Mikan s'éclaircit la gorge. Elle lui tendait son lapin en peluche.
«T... tu l'as fait tomber par terre», dit-elle.
Naegi prit le lapin sans un mot.
Tsumiki s'assit au bord du lit et le serra doucement dans ses bras. «Tout va bien se passer, Makoto. Komaeda-kun va faire en sorte que ton ami soit en sécurité, d'accord?
-Mais...
-Oh, tes cheveux sont tout ébouriffés maintenant, dit Mikan. Tu as l'air adorable avec tes cheveux en bataille!»
Cela le prit au dépourvu. Gêné, il s'aplatit les cheveux avant de se souvenir de ce qu'il était censé faire. «Owari-san...
-Tu as faim? demanda Tsumiki.

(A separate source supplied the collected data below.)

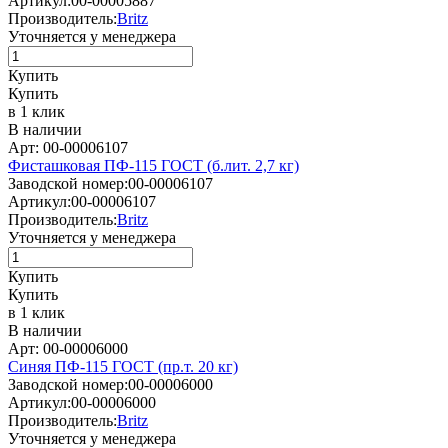
Артикул:
00-00005887
Производитель:
Britz
Уточняется у менеджера
Купить
Купить
в 1 клик
В наличии
Арт: 00-00006107
Фисташковая ПФ-115 ГОСТ (б.лит. 2,7 кг)
Заводской номер:
00-00006107
Артикул:
00-00006107
Производитель:
Britz
Уточняется у менеджера
Купить
Купить
в 1 клик
В наличии
Арт: 00-00006000
Синяя ПФ-115 ГОСТ (пр.т. 20 кг)
Заводской номер:
00-00006000
Артикул:
00-00006000
Производитель:
Britz
Уточняется у менеджера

Tu as une collation à peu près à cette heure d'habitude...»
Tsumiki ne cessa de changer de sujet et Naegi... Naegi la laissa faire. Il la laissa rediriger la conversation. Il se laissa distraire. Il la laisser lui chuchoter des paroles de réconfort qui lui remontèrent le moral. Ça allait bien se passer. Tout allait bien se passer.